DATA TO PROCESS:
--*--
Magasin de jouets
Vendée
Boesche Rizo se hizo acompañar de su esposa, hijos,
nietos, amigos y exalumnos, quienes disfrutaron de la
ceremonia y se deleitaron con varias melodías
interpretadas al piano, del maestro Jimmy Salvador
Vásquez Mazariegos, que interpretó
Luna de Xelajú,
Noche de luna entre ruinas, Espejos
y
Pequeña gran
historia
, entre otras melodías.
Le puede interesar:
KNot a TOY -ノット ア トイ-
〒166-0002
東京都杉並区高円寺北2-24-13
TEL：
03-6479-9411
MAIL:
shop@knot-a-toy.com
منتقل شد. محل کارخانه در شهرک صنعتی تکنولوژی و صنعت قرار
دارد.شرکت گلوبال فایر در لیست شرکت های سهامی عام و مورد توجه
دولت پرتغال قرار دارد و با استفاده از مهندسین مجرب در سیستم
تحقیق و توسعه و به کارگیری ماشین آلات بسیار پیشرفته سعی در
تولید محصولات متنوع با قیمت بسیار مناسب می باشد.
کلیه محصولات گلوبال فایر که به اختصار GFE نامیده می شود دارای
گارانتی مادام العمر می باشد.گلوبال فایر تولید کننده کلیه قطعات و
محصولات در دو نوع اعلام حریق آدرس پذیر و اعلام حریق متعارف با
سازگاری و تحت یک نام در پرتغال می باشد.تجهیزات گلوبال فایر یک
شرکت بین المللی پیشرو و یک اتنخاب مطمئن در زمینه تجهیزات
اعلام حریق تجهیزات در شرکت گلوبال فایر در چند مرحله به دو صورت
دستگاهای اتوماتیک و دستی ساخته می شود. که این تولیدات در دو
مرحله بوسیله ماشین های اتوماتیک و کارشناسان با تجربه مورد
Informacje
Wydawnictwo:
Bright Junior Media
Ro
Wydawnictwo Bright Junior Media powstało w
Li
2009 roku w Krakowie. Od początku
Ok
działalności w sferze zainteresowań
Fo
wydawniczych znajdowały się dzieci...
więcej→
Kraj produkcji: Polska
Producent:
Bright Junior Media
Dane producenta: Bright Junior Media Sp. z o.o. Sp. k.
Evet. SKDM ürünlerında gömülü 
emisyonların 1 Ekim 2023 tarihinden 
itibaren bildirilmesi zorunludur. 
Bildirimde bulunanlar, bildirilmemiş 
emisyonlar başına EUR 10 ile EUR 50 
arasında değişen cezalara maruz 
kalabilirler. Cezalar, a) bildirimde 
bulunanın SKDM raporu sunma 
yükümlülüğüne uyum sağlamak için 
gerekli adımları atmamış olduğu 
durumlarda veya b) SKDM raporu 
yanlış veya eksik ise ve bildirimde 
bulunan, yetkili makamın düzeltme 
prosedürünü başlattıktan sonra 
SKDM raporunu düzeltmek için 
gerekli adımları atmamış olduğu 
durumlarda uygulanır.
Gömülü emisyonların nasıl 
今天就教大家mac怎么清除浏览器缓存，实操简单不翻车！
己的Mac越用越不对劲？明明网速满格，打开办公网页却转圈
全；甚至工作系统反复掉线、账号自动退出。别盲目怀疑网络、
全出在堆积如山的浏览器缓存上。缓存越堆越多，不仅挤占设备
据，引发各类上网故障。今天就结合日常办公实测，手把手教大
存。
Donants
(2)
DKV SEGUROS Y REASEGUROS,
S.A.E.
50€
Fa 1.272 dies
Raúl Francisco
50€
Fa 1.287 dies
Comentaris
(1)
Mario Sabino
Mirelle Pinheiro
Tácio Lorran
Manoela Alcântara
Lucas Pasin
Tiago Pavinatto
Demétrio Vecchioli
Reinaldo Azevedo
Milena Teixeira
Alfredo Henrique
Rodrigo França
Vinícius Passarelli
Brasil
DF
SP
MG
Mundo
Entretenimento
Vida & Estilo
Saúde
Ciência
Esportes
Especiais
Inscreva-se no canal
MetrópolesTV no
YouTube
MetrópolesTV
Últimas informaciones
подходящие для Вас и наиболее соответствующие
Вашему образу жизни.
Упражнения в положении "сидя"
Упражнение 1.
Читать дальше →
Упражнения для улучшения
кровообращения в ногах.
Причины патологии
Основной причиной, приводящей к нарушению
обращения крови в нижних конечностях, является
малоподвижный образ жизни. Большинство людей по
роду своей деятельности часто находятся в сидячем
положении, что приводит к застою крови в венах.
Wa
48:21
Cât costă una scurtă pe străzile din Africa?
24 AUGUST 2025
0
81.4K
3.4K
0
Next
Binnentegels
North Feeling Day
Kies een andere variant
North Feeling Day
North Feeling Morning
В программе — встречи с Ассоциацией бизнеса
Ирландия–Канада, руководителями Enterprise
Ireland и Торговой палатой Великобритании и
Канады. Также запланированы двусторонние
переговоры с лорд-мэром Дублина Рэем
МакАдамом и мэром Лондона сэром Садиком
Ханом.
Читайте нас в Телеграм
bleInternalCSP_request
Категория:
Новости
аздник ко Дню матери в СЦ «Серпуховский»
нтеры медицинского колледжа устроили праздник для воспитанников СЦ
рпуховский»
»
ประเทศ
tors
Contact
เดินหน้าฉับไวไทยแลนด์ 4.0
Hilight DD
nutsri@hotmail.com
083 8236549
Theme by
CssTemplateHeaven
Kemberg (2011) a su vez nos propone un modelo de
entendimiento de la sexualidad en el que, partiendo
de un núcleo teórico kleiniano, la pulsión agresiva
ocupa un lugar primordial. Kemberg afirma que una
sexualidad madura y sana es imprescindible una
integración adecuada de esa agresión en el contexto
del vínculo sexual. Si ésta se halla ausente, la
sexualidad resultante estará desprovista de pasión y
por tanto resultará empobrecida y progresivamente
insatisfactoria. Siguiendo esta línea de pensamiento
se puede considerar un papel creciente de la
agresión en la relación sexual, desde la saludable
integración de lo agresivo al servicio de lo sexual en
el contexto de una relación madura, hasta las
--*--
ACTIVITY: Which lines above run from the one containing "кровообращения в ногах." down to the one containing "Ирландия–Канада, руководителями Enterprise"? Repeat exactly those, both ends included, and nothing else.

ANSWER SECTION:
кровообращения в ногах.
Причины патологии
Основной причиной, приводящей к нарушению
обращения крови в нижних конечностях, является
малоподвижный образ жизни. Большинство людей по
роду своей деятельности часто находятся в сидячем
положении, что приводит к застою крови в венах.
Wa
48:21
Cât costă una scurtă pe străzile din Africa?
24 AUGUST 2025
0
81.4K
3.4K
0
Next
Binnentegels
North Feeling Day
Kies een andere variant
North Feeling Day
North Feeling Morning
В программе — встречи с Ассоциацией бизнеса
Ирландия–Канада, руководителями Enterprise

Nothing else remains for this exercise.